*SOURCE DOCUMENT*.
========================================

The real answer: Seagate CEO’s response to question about MacBook Air

There seems to be some misunderstanding and misrepresentations of what our CEO, Steve Luczo, said in response to a question on our fiscal Q1 quarterly financial results call. As a result there have been many tweets and comments flying around. So, just to make sure we’re clear, here’s the question and answer in its entirety.

Ben Reitzes – Barclays Capital – Analyst

“Then, Steve, I just wanted to ask you philosophically, I have to ask it, about Apple. Today they announced the $999 64-gig MacBook Air, and Steve Jobs made a comment that he thought all notebooks were going to move this way, and I think he was referencing without the disk drive. And I was just wondering, is he right, is he early, and are you seeing any other, on the mainstream PC market, anybody kind of adopting Apple’s curve, which seems obviously — as usual, they’re early on and early adopters. But I was just wondering what you thought of that announcement, and whether you thought that would change the adoption curve for the industry, or if it’s wishful thinking for him?”

Steve Luzco, CEO
“Look, obviously, Steve sits in a position that only Steve sits in, in terms of the offering that they provide to their customers, and it’s obviously pretty compelling. I would say, though, that — from what we know of the offering, for example at Apple, the percentage of their units that they sell with SSDs versus HDDs is a tiny fraction. I think it’s under 3%. Certainly under 5%. Obviously, this isn’t the first product that they’ve had.

“I have an Airbook with an SSD in it that I’ve had for I guess a year and a half now. And I think there are certainly things that are certainly very nice about it, and other things that are a little bit frustrating, and the little bit frustrating parts are the cost and the lack of capacity. I spend a lot of time cleaning out files, so I can make room for not a lot of content, to be honest with you. Are there some users that can operate in that environment and be happy? I think the answer is yes, but I think as Seagate introduced its hybrid drive last quarter, you get basically the features and function of SSD at more like disk drive cost and capacity.

========================================

Collected data entries:
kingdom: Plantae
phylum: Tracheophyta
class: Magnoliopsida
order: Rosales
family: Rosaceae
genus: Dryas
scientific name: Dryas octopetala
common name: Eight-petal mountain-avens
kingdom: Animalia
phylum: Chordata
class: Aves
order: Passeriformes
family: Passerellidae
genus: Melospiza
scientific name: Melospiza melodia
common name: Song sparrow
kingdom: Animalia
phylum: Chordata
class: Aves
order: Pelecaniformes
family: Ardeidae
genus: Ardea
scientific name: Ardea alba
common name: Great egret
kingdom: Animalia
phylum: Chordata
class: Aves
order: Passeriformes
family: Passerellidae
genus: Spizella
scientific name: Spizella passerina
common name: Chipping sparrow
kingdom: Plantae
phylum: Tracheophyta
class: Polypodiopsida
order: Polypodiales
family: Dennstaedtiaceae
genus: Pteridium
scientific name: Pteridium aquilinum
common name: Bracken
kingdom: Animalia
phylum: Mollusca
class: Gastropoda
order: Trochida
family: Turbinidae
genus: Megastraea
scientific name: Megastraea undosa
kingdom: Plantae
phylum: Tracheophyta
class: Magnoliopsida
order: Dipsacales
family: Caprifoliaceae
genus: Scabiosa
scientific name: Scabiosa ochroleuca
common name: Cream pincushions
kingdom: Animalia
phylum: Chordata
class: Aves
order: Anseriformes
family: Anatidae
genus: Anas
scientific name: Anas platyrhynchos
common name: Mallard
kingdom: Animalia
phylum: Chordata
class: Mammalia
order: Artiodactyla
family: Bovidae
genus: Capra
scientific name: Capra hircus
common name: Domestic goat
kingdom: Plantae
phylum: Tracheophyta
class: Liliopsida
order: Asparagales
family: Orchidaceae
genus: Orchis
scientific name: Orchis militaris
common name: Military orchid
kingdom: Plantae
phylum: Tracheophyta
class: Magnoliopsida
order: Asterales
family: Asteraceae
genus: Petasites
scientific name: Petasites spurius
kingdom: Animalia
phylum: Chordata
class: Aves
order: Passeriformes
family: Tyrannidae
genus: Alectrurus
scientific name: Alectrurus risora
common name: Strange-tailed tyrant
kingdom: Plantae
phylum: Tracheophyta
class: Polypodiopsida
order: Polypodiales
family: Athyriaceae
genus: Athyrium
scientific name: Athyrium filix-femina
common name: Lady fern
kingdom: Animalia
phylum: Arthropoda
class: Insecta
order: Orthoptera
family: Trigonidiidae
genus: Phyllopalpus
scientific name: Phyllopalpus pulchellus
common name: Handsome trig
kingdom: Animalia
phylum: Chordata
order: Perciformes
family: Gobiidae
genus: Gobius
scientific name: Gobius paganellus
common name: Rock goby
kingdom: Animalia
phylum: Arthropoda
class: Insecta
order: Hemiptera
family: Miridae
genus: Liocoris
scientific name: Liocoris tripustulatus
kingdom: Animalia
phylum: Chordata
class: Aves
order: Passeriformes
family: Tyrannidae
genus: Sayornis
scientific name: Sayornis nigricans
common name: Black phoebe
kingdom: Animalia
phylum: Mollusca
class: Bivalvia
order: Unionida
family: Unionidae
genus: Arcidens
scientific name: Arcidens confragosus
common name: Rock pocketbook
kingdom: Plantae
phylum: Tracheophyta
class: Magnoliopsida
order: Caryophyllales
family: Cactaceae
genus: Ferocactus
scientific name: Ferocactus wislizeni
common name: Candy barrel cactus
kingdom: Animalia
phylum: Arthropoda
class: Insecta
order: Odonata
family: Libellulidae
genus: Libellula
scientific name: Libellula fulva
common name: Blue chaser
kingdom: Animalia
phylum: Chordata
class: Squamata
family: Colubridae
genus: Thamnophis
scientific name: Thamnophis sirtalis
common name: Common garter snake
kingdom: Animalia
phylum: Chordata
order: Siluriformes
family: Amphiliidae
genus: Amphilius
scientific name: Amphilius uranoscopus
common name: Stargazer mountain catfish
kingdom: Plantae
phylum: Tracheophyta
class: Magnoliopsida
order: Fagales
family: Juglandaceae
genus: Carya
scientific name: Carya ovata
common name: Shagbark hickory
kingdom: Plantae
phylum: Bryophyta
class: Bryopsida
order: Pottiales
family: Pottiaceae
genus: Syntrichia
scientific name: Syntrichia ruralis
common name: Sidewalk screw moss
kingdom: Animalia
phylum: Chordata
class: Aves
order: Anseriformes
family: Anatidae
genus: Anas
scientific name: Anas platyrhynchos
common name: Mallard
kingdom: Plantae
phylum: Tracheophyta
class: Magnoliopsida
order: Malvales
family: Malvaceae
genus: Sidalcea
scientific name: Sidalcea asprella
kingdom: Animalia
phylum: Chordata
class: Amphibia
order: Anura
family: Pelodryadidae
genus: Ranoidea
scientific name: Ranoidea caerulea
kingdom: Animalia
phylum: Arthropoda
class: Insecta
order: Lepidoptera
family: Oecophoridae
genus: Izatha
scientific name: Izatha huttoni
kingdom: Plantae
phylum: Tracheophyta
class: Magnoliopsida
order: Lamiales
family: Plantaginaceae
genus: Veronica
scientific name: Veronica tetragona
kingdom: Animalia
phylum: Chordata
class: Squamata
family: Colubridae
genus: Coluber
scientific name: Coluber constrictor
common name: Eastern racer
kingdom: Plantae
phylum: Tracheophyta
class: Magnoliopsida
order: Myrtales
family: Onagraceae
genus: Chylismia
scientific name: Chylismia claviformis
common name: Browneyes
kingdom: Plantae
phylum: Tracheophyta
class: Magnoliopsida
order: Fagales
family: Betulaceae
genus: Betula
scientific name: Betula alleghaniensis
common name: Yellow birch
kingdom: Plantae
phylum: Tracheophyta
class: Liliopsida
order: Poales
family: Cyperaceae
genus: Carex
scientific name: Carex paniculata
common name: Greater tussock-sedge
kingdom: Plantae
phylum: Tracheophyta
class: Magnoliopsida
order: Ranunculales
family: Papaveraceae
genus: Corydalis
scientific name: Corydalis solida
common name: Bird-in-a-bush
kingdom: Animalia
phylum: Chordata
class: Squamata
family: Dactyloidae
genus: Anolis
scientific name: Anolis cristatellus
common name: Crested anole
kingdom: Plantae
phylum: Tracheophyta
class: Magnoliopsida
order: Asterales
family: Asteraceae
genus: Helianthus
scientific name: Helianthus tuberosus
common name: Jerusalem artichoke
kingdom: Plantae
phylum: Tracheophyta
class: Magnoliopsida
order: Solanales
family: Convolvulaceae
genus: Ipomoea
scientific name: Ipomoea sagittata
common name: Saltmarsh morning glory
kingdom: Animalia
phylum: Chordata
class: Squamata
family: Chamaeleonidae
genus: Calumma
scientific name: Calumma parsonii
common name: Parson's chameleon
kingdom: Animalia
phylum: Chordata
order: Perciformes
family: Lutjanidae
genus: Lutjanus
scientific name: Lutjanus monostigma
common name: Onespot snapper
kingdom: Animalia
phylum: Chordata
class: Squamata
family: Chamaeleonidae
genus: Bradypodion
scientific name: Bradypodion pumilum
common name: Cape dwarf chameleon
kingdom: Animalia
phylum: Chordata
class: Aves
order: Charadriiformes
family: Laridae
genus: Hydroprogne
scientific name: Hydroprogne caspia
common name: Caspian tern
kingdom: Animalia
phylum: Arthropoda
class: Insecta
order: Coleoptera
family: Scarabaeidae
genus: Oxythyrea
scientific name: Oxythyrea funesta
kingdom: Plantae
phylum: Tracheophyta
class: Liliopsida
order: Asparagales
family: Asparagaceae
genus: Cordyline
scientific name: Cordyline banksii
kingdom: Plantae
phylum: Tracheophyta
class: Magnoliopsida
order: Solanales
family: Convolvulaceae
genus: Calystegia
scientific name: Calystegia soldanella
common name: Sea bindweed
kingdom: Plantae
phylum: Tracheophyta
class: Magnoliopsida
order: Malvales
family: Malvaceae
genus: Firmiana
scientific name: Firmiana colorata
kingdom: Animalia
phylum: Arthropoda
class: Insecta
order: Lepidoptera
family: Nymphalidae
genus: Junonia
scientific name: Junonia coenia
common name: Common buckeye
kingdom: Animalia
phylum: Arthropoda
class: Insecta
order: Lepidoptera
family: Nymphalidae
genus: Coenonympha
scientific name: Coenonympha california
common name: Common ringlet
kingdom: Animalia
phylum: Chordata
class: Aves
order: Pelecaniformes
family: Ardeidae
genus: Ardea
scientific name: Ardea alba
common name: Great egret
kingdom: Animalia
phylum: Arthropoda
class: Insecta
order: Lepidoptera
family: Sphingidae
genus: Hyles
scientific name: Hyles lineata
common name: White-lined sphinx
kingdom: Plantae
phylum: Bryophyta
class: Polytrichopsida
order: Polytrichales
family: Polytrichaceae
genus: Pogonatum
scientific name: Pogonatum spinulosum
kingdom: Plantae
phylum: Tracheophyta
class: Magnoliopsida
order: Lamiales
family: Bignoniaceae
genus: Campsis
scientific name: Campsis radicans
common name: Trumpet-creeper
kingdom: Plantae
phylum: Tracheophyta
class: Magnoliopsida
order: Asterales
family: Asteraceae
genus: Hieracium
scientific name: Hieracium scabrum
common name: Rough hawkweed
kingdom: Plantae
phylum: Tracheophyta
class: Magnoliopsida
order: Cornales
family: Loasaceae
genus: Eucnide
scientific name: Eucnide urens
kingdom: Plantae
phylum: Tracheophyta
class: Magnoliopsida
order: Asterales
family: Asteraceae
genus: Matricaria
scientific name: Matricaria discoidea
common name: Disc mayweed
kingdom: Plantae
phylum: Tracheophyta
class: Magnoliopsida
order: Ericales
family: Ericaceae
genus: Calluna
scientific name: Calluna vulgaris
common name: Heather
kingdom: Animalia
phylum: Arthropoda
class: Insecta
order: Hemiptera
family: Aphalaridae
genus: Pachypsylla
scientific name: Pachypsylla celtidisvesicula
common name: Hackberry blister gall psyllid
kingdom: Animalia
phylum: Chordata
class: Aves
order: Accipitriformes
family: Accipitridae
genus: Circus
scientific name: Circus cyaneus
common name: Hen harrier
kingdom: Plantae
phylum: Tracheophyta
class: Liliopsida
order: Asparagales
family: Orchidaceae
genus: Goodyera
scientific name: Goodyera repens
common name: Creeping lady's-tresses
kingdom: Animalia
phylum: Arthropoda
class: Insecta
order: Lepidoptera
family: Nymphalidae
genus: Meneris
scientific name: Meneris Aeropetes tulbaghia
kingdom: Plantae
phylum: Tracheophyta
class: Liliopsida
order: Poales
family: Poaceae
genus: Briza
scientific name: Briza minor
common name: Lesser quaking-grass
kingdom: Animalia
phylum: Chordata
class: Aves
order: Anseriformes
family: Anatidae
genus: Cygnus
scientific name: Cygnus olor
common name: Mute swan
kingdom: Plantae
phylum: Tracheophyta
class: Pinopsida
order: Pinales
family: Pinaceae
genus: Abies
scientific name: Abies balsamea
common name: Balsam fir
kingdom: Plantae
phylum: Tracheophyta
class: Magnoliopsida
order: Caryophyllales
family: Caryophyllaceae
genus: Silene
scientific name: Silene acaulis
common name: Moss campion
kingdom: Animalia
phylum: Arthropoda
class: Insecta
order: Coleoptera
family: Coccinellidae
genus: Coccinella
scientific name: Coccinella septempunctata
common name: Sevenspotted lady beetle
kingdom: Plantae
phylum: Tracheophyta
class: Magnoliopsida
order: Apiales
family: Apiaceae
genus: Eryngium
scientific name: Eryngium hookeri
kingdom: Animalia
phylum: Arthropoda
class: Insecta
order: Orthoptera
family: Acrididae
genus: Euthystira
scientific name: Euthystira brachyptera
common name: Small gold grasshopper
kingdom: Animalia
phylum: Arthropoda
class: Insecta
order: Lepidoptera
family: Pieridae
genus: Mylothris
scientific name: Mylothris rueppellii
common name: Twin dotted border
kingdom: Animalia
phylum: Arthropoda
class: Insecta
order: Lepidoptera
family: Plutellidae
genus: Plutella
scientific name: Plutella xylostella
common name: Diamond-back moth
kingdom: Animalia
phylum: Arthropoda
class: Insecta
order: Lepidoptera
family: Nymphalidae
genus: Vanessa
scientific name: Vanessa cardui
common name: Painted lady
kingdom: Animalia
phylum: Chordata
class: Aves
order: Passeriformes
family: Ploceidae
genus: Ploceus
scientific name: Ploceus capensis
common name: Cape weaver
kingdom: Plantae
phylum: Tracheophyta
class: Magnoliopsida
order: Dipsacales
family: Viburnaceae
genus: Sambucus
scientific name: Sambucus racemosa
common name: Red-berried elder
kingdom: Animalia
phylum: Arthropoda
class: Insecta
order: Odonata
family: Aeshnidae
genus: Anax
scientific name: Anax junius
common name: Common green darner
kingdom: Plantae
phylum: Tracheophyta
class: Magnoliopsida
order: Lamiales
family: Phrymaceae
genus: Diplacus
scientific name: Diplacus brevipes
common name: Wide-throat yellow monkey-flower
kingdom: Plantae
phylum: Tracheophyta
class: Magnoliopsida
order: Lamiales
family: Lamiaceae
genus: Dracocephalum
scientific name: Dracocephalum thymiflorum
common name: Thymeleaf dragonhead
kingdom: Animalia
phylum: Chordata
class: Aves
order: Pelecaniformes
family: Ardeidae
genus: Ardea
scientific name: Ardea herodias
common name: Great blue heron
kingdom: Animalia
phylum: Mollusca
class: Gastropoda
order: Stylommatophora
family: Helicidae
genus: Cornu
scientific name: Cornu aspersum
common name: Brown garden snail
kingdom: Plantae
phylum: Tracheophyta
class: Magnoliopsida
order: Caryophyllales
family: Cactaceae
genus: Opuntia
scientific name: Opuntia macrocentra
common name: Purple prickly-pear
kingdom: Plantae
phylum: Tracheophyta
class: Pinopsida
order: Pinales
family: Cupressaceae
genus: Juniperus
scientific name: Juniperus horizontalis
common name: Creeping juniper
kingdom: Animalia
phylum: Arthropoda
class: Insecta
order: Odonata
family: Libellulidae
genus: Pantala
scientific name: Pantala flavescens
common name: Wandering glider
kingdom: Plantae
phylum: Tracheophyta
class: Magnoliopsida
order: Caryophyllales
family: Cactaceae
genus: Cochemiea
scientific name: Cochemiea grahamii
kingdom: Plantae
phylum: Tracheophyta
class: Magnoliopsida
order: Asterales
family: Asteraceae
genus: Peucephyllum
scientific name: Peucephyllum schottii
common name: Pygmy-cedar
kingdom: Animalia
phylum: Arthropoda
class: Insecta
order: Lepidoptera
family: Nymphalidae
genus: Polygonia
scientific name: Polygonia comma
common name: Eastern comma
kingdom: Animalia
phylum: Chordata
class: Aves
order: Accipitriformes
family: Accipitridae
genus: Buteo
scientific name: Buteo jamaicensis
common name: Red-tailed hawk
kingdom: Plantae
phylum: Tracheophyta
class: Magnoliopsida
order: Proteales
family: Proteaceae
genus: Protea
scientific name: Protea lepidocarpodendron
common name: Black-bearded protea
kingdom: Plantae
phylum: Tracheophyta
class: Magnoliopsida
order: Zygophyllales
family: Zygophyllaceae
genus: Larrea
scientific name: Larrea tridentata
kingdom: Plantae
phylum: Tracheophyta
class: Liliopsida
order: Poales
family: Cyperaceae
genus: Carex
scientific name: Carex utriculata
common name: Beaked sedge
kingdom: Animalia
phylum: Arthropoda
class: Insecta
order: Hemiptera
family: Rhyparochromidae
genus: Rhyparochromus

========================================

*INSTRUCTION 1*. Repeat the passage of the Seagate earnings call text between "There seems to" and "in its entirety.", inclusive.
*INSTRUCTION 2*. Carry the Seagate earnings call text forward, picking up after its final sentence.

*ANSWER 1*.
There seems to be some misunderstanding and misrepresentations of what our CEO, Steve Luczo, said in response to a question on our fiscal Q1 quarterly financial results call. As a result there have been many tweets and comments flying around. So, just to make sure we’re clear, here’s the question and answer in its entirety.

*ANSWER 2*.
“And in fact, with the additional layer of caching, we believe that downstream from a product perspective, there will be performance advantages to SSD, whether or not that has to do with instant on or application load or what a load looks like a year or two after you have your product versus the day you buy it. I can tell you that my SSD drive takes about 25, 30 seconds to boot now versus the 12 seconds when I bought it, and that’s just an issue more related to OS than it is specifically to the technology, but again, with the hybrid, there’s things that you can do to alleviate that, so your boot times are actually as compelling one and two and three and four years down the road.

So, do I think that’s where mainstream notebook computing is going, if that’s what your question is? No, I don’t. Do I think that Apple will be successful with that product? Absolutely, because Apple is successful with all of their products, and it’s a very compelling company and a compelling value proposition within their value chain. But I — again, we just view it as more devices that are computing and eating data, and if they are low capacity on the edge, that means you need a lot of storage piping down close to the edge, and whether or not that’s in a NAS box or quote in the cloud or in a local cloud, those are all markets that we serve. So, the more that people do creative things with computers and devices, we’re all for, and Steve is certainly at the forefront of that.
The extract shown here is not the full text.